Requests For Help Denied

In a December presentation to the Board of Education, the DOE said it has requested driver assistance from the National Guard, firefighters and tour operators, but those requests were “denied” either for lack of appropriate personnel, driver shortages in those industries or lack of required driver qualifications.

Tanaka said the DOE has explored other options such as adjusting bell schedules to better coordinate rides, supplying schools with small passenger vans that don’t require a commercial driver’s license, reimbursing parents mileage to drive their children to school or providing county bus passes.

“All of these (options) are in the queue, and we continue to struggle with it,” he told lawmakers.
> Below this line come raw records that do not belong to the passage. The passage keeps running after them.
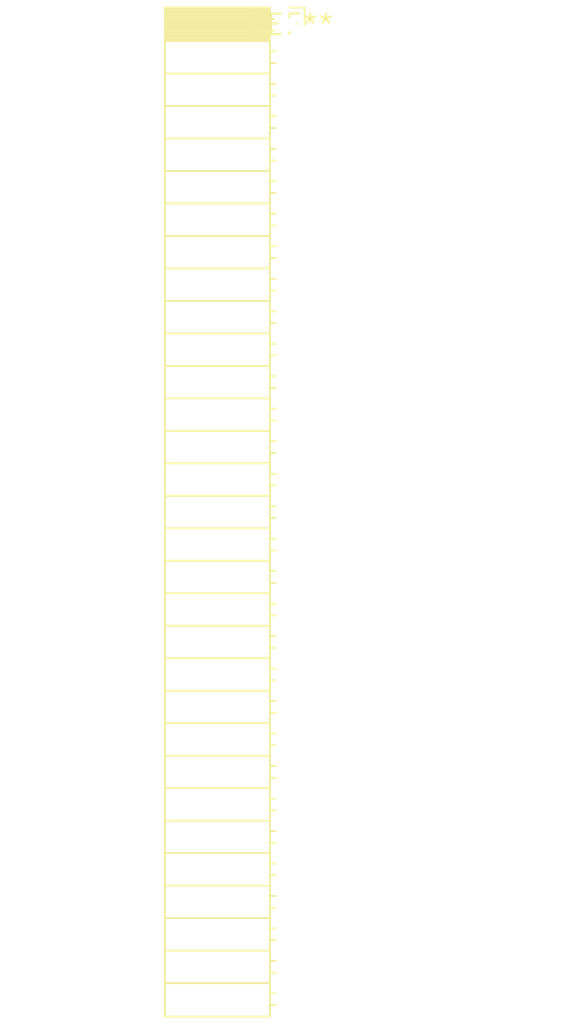
<source format=kicad_pcb>
(kicad_pcb (version 20240108) (generator pcbnew)

  (general
    (thickness 1.6)
  )

  (paper "A4")
  (layers
    (0 "F.Cu" signal)
    (31 "B.Cu" signal)
    (32 "B.Adhes" user "B.Adhesive")
    (33 "F.Adhes" user "F.Adhesive")
    (34 "B.Paste" user)
    (35 "F.Paste" user)
    (36 "B.SilkS" user "B.Silkscreen")
    (37 "F.SilkS" user "F.Silkscreen")
    (38 "B.Mask" user)
    (39 "F.Mask" user)
    (40 "Dwgs.User" user "User.Drawings")
    (41 "Cmts.User" user "User.Comments")
    (42 "Eco1.User" user "User.Eco1")
    (43 "Eco2.User" user "User.Eco2")
    (44 "Edge.Cuts" user)
    (45 "Margin" user)
    (46 "B.CrtYd" user "B.Courtyard")
    (47 "F.CrtYd" user "F.Courtyard")
    (48 "B.Fab" user)
    (49 "F.Fab" user)
    (50 "User.1" user)
    (51 "User.2" user)
    (52 "User.3" user)
    (53 "User.4" user)
    (54 "User.5" user)
    (55 "User.6" user)
    (56 "User.7" user)
    (57 "User.8" user)
    (58 "User.9" user)
  )

  (setup
    (pad_to_mask_clearance 0)
    (pcbplotparams
      (layerselection 0x00010fc_ffffffff)
      (plot_on_all_layers_selection 0x0000000_00000000)
      (disableapertmacros false)
      (usegerberextensions false)
      (usegerberattributes false)
      (usegerberadvancedattributes false)
      (creategerberjobfile false)
      (dashed_line_dash_ratio 12.000000)
      (dashed_line_gap_ratio 3.000000)
      (svgprecision 4)
      (plotframeref false)
      (viasonmask false)
      (mode 1)
      (useauxorigin false)
      (hpglpennumber 1)
      (hpglpenspeed 20)
      (hpglpendiameter 15.000000)
      (dxfpolygonmode false)
      (dxfimperialunits false)
      (dxfusepcbnewfont false)
      (psnegative false)
      (psa4output false)
      (plotreference false)
      (plotvalue false)
      (plotinvisibletext false)
      (sketchpadsonfab false)
      (subtractmaskfromsilk false)
      (outputformat 1)
      (mirror false)
      (drillshape 1)
      (scaleselection 1)
      (outputdirectory "")
    )
  )

  (net 0 "")

  (footprint "PinSocket_1x31_P2.00mm_Horizontal" (layer "F.Cu") (at 0 0))

)

</source>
Roberts Hawaii, one of the two main DOE bus contractors, has offered signing bonuses of $500 to $1,000 and relocation benefits to lure drivers.

Euclid LoGiudice, a former school bus driver on Hawaii island for Roberts Hawaii, retired in early November after nearly two decades on the job because he didn’t want to take on extra routes.

“In the 16 years I’ve been driving school buses, there have always been driver shortages because the hours are terrible; responsibility for the lives and safety of other people’s kids is not an easy task,” LoGiudice said. “School bus drivers are human. We get sick. We catch Covid.”

In a job advertisement, Roberts does not list vaccination as a driver requirement. However, as school-based private contractors, DOE bus drivers are required to provide proof of vaccination or weekly testing status, according to DOE spokeswoman Nanea Kalani.

“We monitor and enforce the requirement through an online platform,” she said. “All drivers are required to input their vaccination status or, if they are not vaccinated, upload test results weekly.”